Elle s’arrête enfin pour dévisager à travers la foule la silhouette d’une véritable silencieuse. Elle se mordille les lèvres en l’observant, un instant, sont-elles encore proches ? Cela fait longtemps qu’elles ne sont pas vues. Un mortel cache sa silhouette en passant devant elle, et elle disparait de la vue de Less comme un papillon trop vite envolée. La voilà qui s’est éloignée, perdue, embarquée par des mortels qui la poussent sur une estrade où elle se met finalement à danser, elle triche, charme et la musique l’enveloppe. La révélation est la meilleure chose qu’il soit arrivé à ce monde, plus besoin de prendre garde à ses capacités, plus besoin d’y prêter la moindre attention et elle manipule les émotions des autres, elle se laisse aller. Elle se demande parfois ce que l’on pense d’elle, comme si cela avait de l’importance, réellement, elle qui ne recherche ni gratitude, ni reconnaissance, préférant filer dans le temps comme un élément insaisissable, elle sourit.

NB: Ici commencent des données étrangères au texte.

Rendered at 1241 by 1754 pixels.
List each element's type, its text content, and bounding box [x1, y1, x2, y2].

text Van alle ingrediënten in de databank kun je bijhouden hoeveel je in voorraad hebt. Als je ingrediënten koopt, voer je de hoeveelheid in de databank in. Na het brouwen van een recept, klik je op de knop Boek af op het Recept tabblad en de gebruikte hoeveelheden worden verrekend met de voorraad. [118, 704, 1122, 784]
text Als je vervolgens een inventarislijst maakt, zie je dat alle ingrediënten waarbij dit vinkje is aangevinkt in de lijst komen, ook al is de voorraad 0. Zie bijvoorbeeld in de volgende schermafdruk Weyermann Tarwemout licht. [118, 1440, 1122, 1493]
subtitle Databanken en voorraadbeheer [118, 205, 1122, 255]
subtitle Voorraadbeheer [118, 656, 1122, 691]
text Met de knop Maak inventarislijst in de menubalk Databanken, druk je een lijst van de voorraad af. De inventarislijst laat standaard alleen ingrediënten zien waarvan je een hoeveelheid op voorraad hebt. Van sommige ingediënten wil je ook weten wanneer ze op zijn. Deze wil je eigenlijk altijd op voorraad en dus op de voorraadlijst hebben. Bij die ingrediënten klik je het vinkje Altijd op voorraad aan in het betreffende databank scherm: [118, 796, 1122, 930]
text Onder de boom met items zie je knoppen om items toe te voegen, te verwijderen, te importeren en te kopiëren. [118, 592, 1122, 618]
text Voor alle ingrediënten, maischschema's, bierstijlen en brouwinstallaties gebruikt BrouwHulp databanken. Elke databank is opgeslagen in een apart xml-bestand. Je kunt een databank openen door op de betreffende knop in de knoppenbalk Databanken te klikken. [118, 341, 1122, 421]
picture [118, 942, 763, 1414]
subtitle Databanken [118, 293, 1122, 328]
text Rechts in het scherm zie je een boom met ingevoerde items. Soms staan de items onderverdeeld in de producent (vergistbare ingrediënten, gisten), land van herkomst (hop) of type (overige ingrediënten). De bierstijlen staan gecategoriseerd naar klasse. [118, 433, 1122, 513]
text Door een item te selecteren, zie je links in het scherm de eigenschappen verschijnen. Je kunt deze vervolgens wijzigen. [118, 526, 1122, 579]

La musique, la chaleur, des mains se lèvent derrière elle, mortels accueillant, elle ne réfléchit pas et se laisse tomber en arrière recueillis par des centaines de doigts qui profitent, se faufilent, touchent, elle se laisse engloutir dans la foule qui la ramène et l’inspiratrice rit avec plusieurs, s’accrochant au premier cou qu’elle croise. Son corps se presse contre le mortel dont elle dévore les lèvres et elle le laisse, se détache de lui, rencontrant un corps, puis uun autre. Contre tous, elle se dérobe, en les frôlant avec indécence. Les corps s'agite autours d'elle et elle se laisse gagner par ses propres envies, inspirer l'indécence et la provoquer,sa bouche vient saisir la sienne, elle embrasse celui qui s'agite. Mais si elle dévore les lippes de Hope, elle sent des mains lui caresser la taille. Elle se retourne, embrasse un autre.